Chilean physician and politician

Oscar Enrique Paris Mancilla (born 3 September 1948) is a Chilean physician and politician who served as Minister of Health.

== Biography ==
Born and raised in Puerto Montt, he is the fourth child of Enrique Paris Maldonado, a volunteer firefighter with Bomberos de Chile, and Carmen Mancilla Elgueta, a pharmaceutical chemist by profession. His siblings are Carmen Luz (early childhood educator), Ximena (physician), and Jaime (architect).

His parents were members of the Christian Democratic Party and owned the "Farmacia Angelmó" and "Farmacia Chile," both located in Puerto Montt. In that same commune, his father served as campaign chief for Eduardo Frei Montalva in the 1964 Chilean presidential election.
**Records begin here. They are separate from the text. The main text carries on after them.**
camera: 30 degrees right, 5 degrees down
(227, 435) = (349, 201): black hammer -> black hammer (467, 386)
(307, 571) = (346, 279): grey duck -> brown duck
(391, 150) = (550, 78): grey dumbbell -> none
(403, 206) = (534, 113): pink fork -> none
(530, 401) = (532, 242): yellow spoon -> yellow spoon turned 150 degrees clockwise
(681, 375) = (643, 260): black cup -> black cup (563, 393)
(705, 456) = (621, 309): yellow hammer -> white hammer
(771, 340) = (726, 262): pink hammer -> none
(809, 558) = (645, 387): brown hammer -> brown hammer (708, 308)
During his medical studies, he also participated in theater and sports activities. He was a member of a folk music group formed by classmates, Los del San Javier, during the era of Los Cuatro Cuartos.

Before beginning university, he reportedly expressed to friends that, if he did not study medicine, he would become a Jesuit missionary. In 1965, he ran for president of his school's student council, losing the election.

===Professional career===
Between 1969 and 1970, he studied pathological anatomy under Helmar Rosenberg at the Pontifical Catholic University of Chile. Years later, in December 2009, Rosenberg was charged in connection with the investigation into the death of Eduardo Frei Montalva.
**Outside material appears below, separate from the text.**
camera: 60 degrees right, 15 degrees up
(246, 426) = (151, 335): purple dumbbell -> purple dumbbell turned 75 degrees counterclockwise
In 1991, while working at Hospital Sótero del Río, he met a child who frequently required medical attention. He later assumed responsibility for the child's care and, on 21 December 1994, formalized the adoption at the Civil Registry in Providencia.

In an interview published in April 2022, he publicly acknowledged his homosexuality, stating that "having a different sexual orientation was very complex," particularly while studying in a Catholic school environment.

On 17 May 2022, he was declared an honorary citizen ("Hijo Ilustre") of Providencia.

== Education ==
He studied at Colegio San Francisco Javier in Puerto Montt. In 1969, he moved to Santiago to study medicine, graduating as a physician (M.D.) from the Pontifical Catholic University of Chile.

After completing his studies, he began his medical career in Chiloé. Between 1975 and 1979, he served as a rural general practitioner in Achao. He was director of the rural health post in Curaco de Vélez, director of Achao Hospital, head of the child health program, and head of the adult medicine program.

Between 1979 and 1982, he returned to Santiago and completed a pediatric residency at Hospital Luis Calvo Mackenna through the University of Chile. In 1984, he traveled to Belgium to pursue pediatric intensive care studies at the Catholic University of Louvain in Brussels.

He also completed specialization training in toxicology at the National Capital Poison Center of Georgetown University, United States, and in postoperative cardiac intensive care at the Cardio-Surgical Intensive Care Unit of the University of Michigan Hospital.